A key element supporting the governance structure of Rojava are the fighting units called YPG and YPJ, which is the female fighting unit of the YPG. Images of women fighters of YPJ on Zanmel show an amazing collage of determined women taking an oversized enemy with good spirit. Here is a story of Mirza and how the YPJ rescued his family and village in the NYT article mentioned above.

Mirza grew up outside Syria in a small village in western Iraq. He is not a Muslim or an atheist but a Yazidi, part of an ethnic and religious minority that practices a modern form of Zoroastrianism. He hadn’t heard of Abdullah Ocalan until recently. In August 2014, ISIS extremists attacked his village, near the city of Sinjar, and butchered as many as 5,000 of his neighbors. While Mirza and his family were trapped on a mountain for four days, waiting to die, a battalion of women — Y.P.J. soldiers — fought through the ISIS lines and created a path for them to escape. Mirza, severely dehydrated and on the verge of collapse, fled.

‘‘The battle made me think of women differently,’’ he told me. ‘‘Women fighters — they saved us. My society, Yazidi society, is more, let’s say, traditional. I’d never thought of women as leaders, as heroes, before.’’

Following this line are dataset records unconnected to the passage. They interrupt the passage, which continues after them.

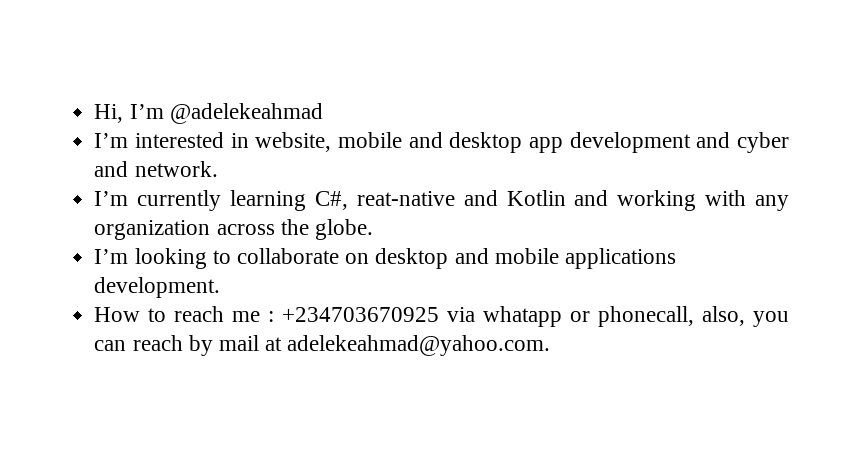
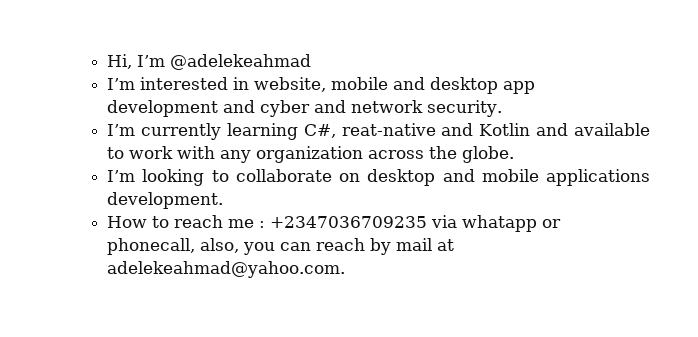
[134,161,218,177] network. -> [351,100,503,117] network security.
[617,190,697,211] working -> [574,123,650,136] [107,146,174,159] available to work
[282,307,440,322] +234703670925 -> [270,216,428,228] +2347036709235

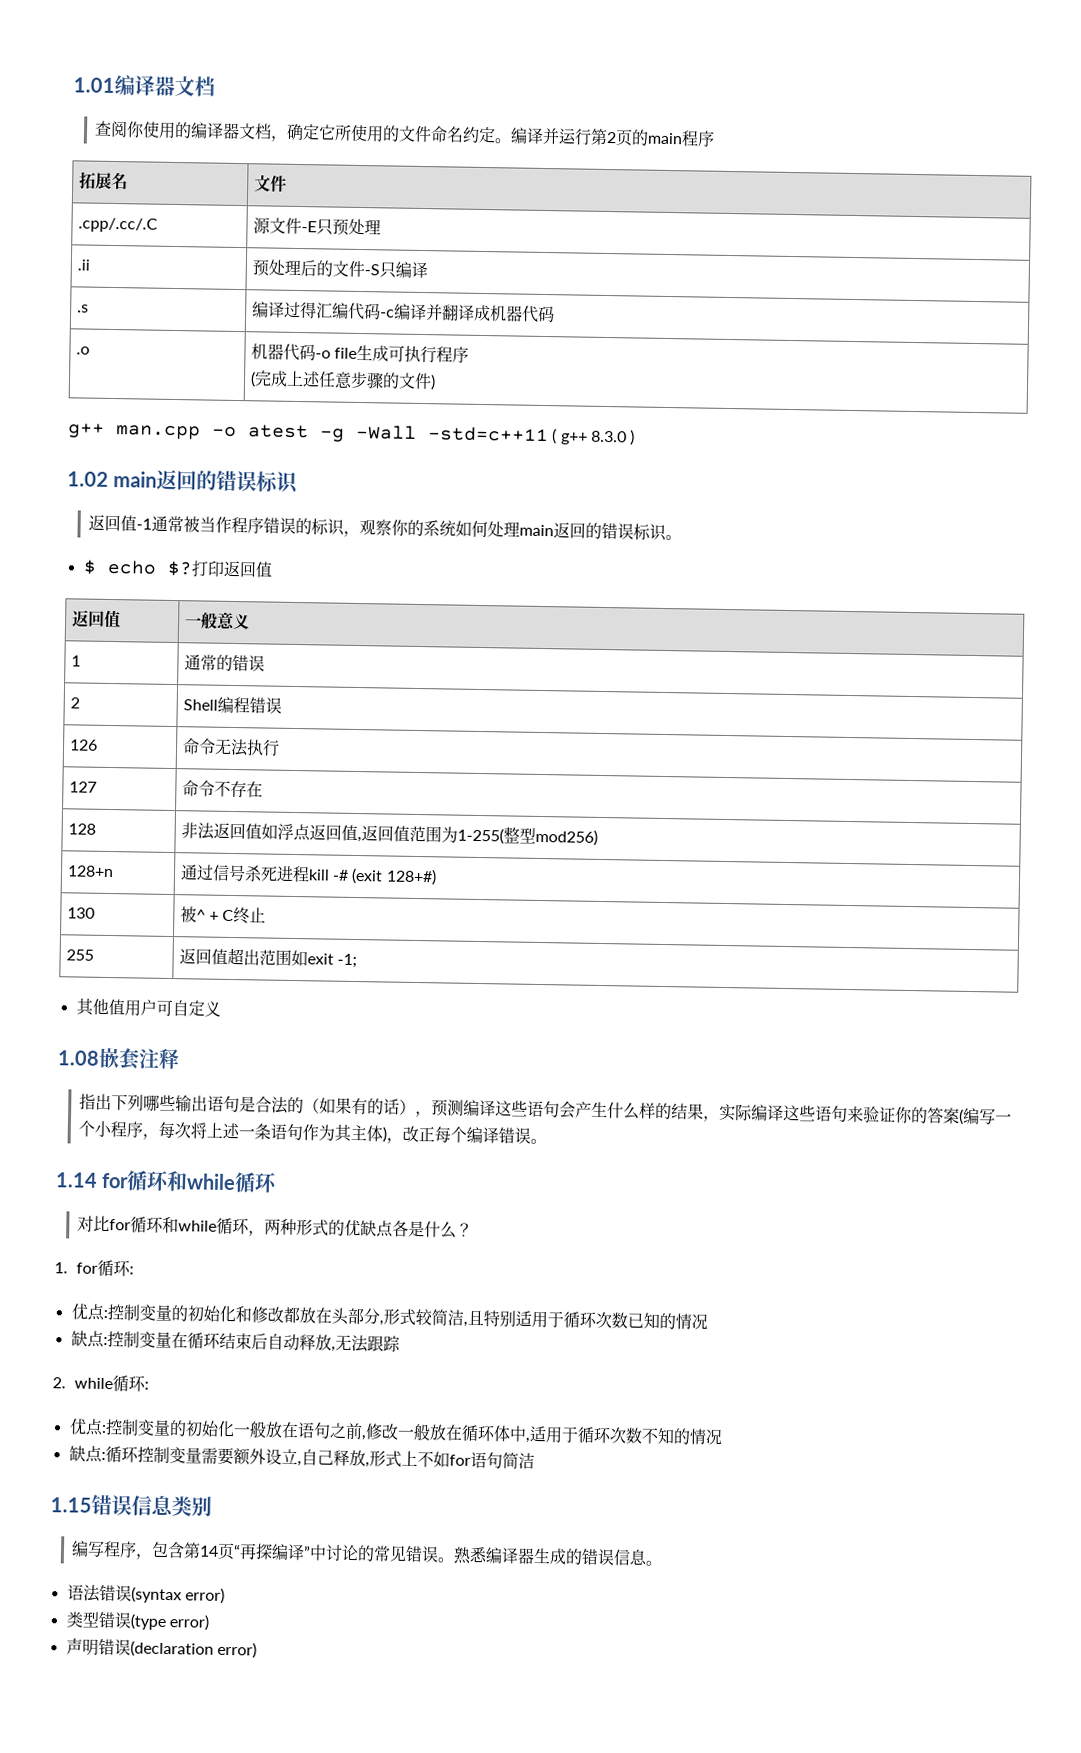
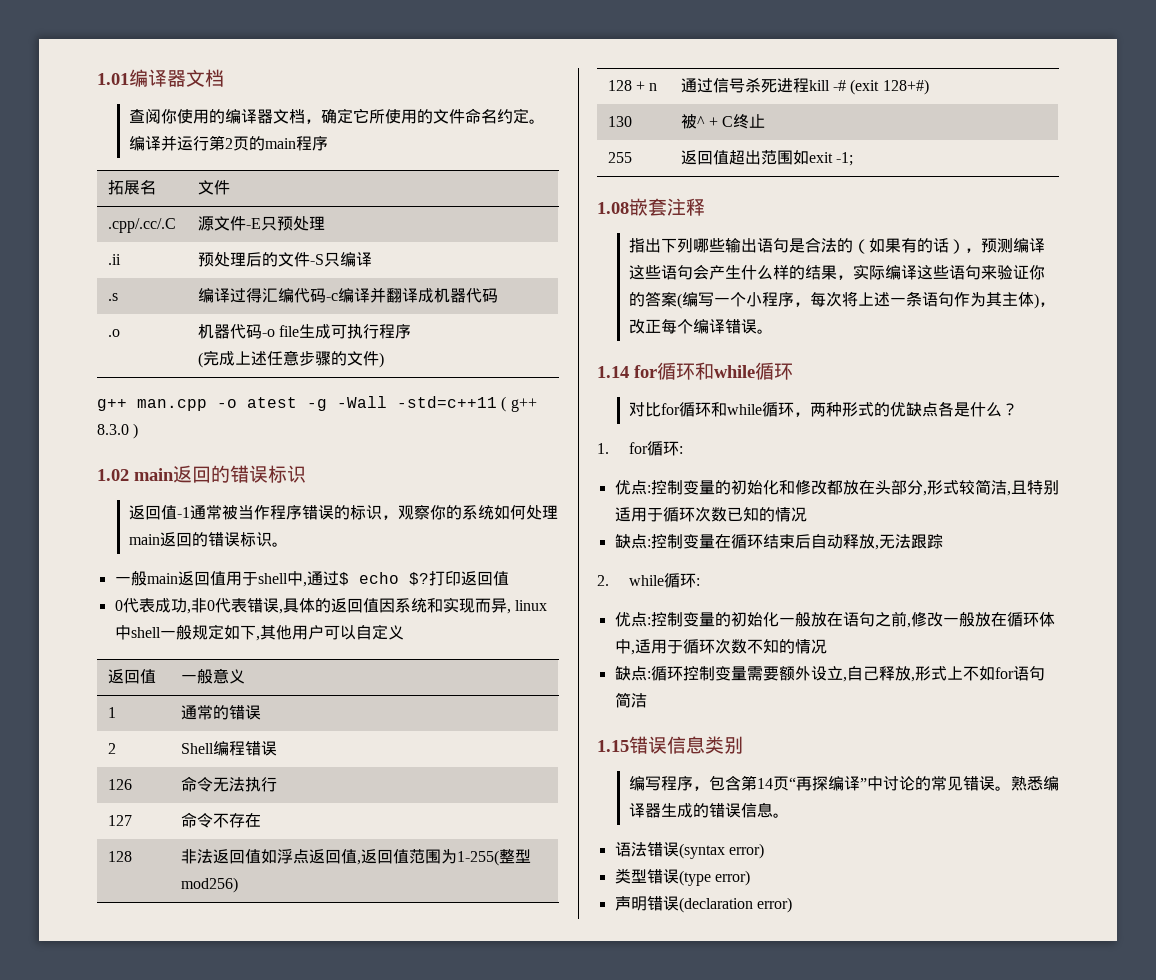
(683, 537) none -> [114,570,339,587] 一般main返回值用于shell中,通过
(273, 569) none -> [114,597,547,614] [114,624,404,641] // 0代表成功,非0代表错误,具体的返回值因系统和实现而异, linux中shell一般规定如下,其他用户可以自定义
[66,865,114,878] 128+n -> [607,80,658,91] 128 + n
[75,998,221,1017] // 其他值用户可自定义 -> (853, 159) none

Despite this really progressive approach, Rojavo faces hardship as explained by the Financial Times:

Turkey has closed its borders with Rojava, preventing all movement from the north, including humanitarian supplies to Kurdish-controlled areas. To the south, in Iraq, the Kurdistan Regional Government does not make access easy; permits for journalists are not straightforward and, we were told, repeat visits are discouraged. The isolation is not only physical. Turkey regards the Syrian Kurd YPG militia that is fighting the jihadi organisation Isis in Rojava as synonymous with the Kurdistan Workers’ party (PKK), a longstanding enemy inside Turkey. The YPG’s advance against Isis along Syria’s northern border has been halted by the declaration by Turkey of a so-called “safe zone” to the west of the Euphrates between the front line and the Kurdish-controlled canton of Afrin in the north-west. For the Kurds, the motive seems transparently clear: to prevent the formation of a contiguous area of Kurdish control along Turkey’s southern border.

Notwithstanding the geo-political considerations of the area, the world needs such a government structure to succeed in the Middle East so that it becomes an example for its neighbours. Rojavo could also become an oasis for war-torn refugees in nearby areas.